Accrual Accounting

After learnt about the impact of Account Receivable, Prepaid Expenses, Accounts Payable, Deferred Revenue and Inventory to the financial statements, you should see the timing differences in recognising revenue and expenses.

If we put the situation in accounting terms, revenues are recognized and recorded when an economic exchange occurs, while expenses are recognized when the associated revenues are recognized, not necessarily when cash is exchanged.

The way we treat these situations is called Accrual Accounting. Let us break this down to layman terms:

  • Suppose McDonald’s purchases raw materials (buns, beef patties, paper cups, salad ingredients and packaging, etc.) weeks/months before any revenue is recognized (when we buy McD meals).
  • If McD recognized the expenses of purchasing raw materials then instead of matching revenues with expenses,McD would have reported the material costs back when they were acquired on their financial statements. We would see inflated costs and low revenue in the financial statements.
  • This would not be an accurate reflection of the company’s profitability because we know McD purchased these raw materials to fill our orders that will lead to future revenue.
  • By matching costs with revenues, the accrual concept attempts to represent a company’s operating results more accurately.

The following is the key differences between Cash Accounting and Accrual Accounting.

Cash AccountingAccrual Accounting
Record income when you receive itRecord income when you earn it.
Record an expense when you pay itRecord an expense when you incur it.

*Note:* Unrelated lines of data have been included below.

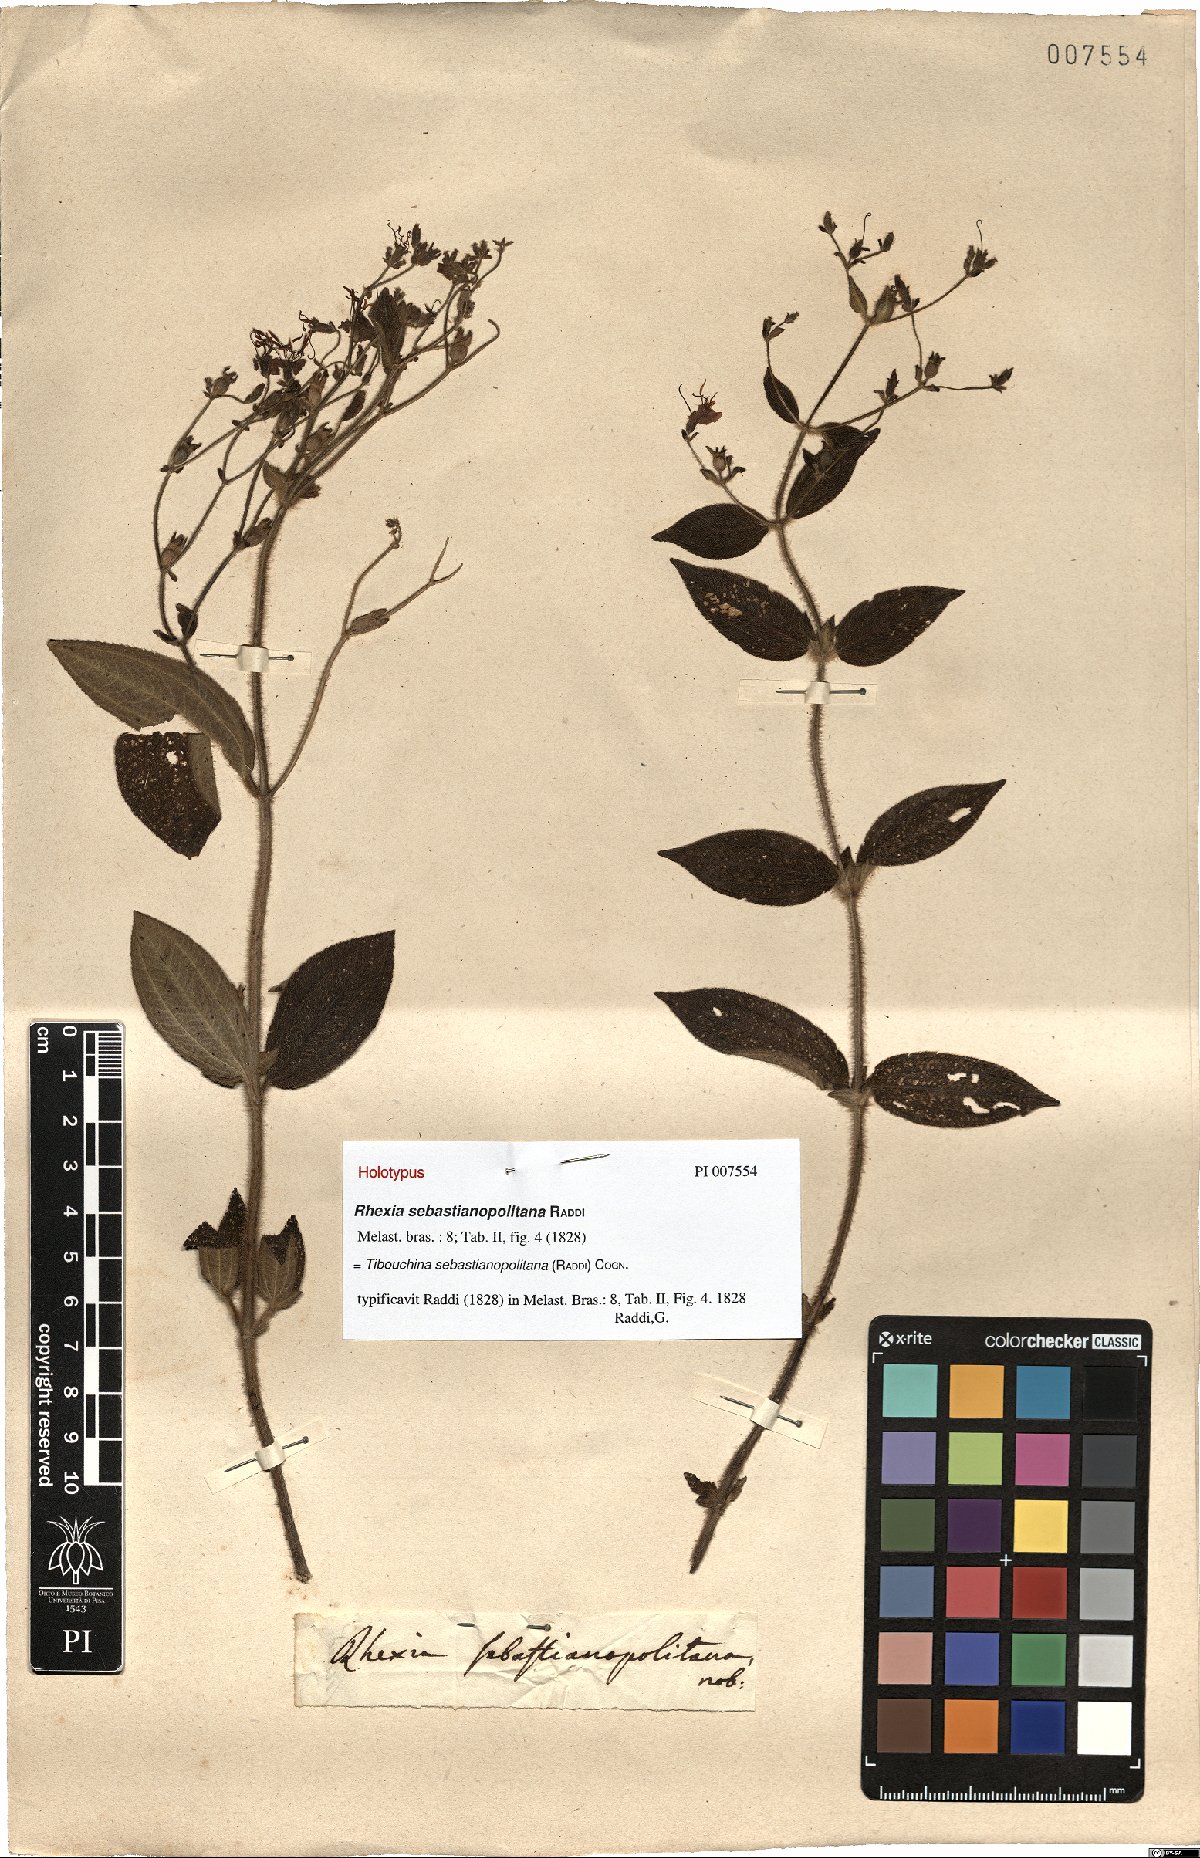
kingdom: Plantae
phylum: Tracheophyta
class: Magnoliopsida
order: Myrtales
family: Melastomataceae
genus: Chaetogastra
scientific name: Chaetogastra sebastianopolitana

We can always make more complicated comparison as below. 😁😁🔥🔥

Cash AccountingAccrual Accounting
PurposeTrack movement of cashAllocate revenues and expenses to create a more accurate depiction of operations
Revenue RecognitionCash is receivedEconomic exchange is almost or fully complete
Expense RecognitionCash is paid out – could be in a different period from revenue recognitionExpenses associated with a product must be recorded during the same period as revenue generated from it (Matching Principle)
JudgmentMovement of cash is objectiveAllocation of revenues and expenses to different periods is subjective

The fact is that both cash accounting and accrual accounting have their advantages. Regardless of which method a company uses, it will probably secretly use a bit of both.

One of the biggest advantages of cash-basis accounting is that it gives businesses an accurate picture of how much money is changing hands. If they are not taking in cash as fast as they are spending it, they are going to be in trouble. If they have to pay vendors and suppliers immediately, but wait for their own customers to pay in 30 days, they’ll be chasing bills forever and hoping the lights stay on.

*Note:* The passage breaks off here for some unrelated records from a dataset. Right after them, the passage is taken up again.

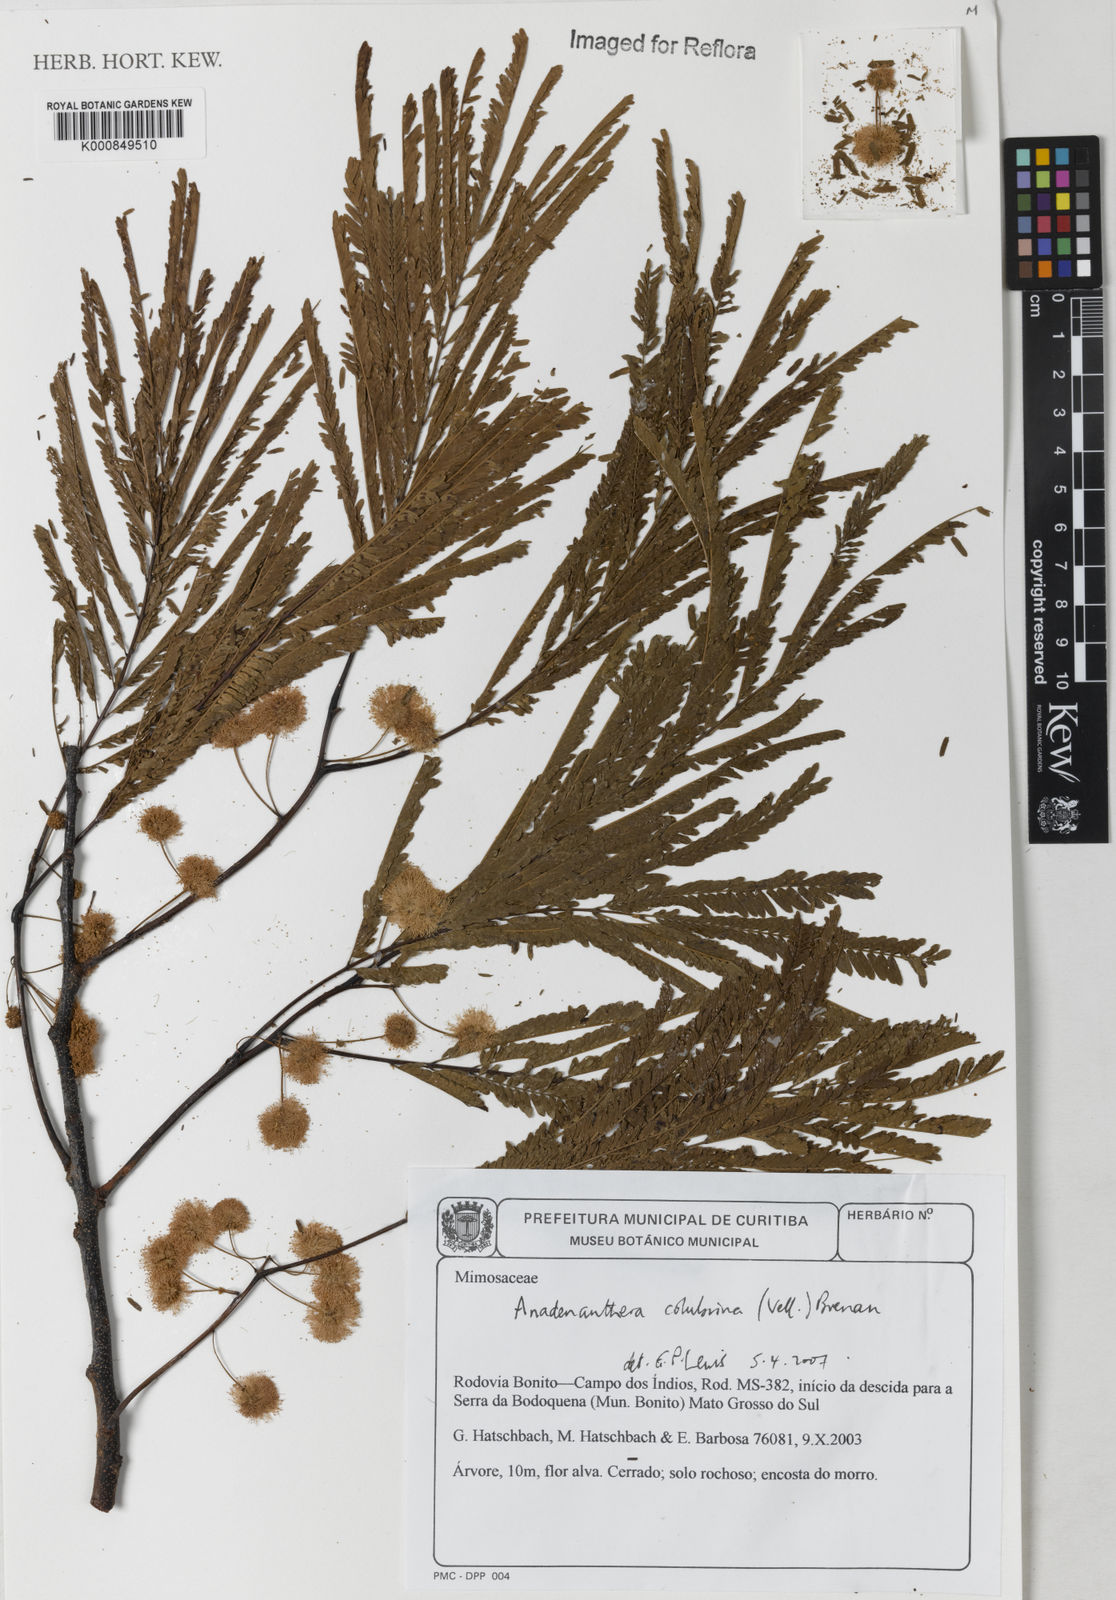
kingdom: Plantae
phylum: Tracheophyta
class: Magnoliopsida
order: Fabales
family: Fabaceae
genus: Anadenanthera
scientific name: Anadenanthera colubrina
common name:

That’s why accrual accounting companies need to prepare a cash flow statement. This allows them to keep track of cash while accounting for accrued revenue and expenses. By tracking cash flow, companies will forecast any shortfalls where they might run out of money before the next payments arrive.

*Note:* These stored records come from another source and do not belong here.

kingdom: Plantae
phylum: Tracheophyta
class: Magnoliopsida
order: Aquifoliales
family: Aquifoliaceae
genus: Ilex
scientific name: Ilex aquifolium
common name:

Companies that use the cash method sometimes rely on accrual accounting principles, even though they do not report them on their books. Remember accounts receivable and accounts payable? When they have a customer who owes them money, they count the days until they can expect the check, even if their books do not show a receivable account anywhere. The same is true when a rent payment is due.

The biggest shortcoming of cash-basis accounting is the difficulty of measuring business performance. To really get a good overview of a company’s performance, we need to set and track KPIs. We need to be able to track them and see how they change to really understand the health of the business. Unfortunately, this is next to impossible on a cash basis.

To track profitability, we need to know not only how much money is coming in and going out, but also how those amounts are connected. We need to know how much is associated with each period and the transactions in that period. This is the matching principle we talked about earlier. You need to match your expenses with the revenues that caused them. Accrual accounting makes this possible.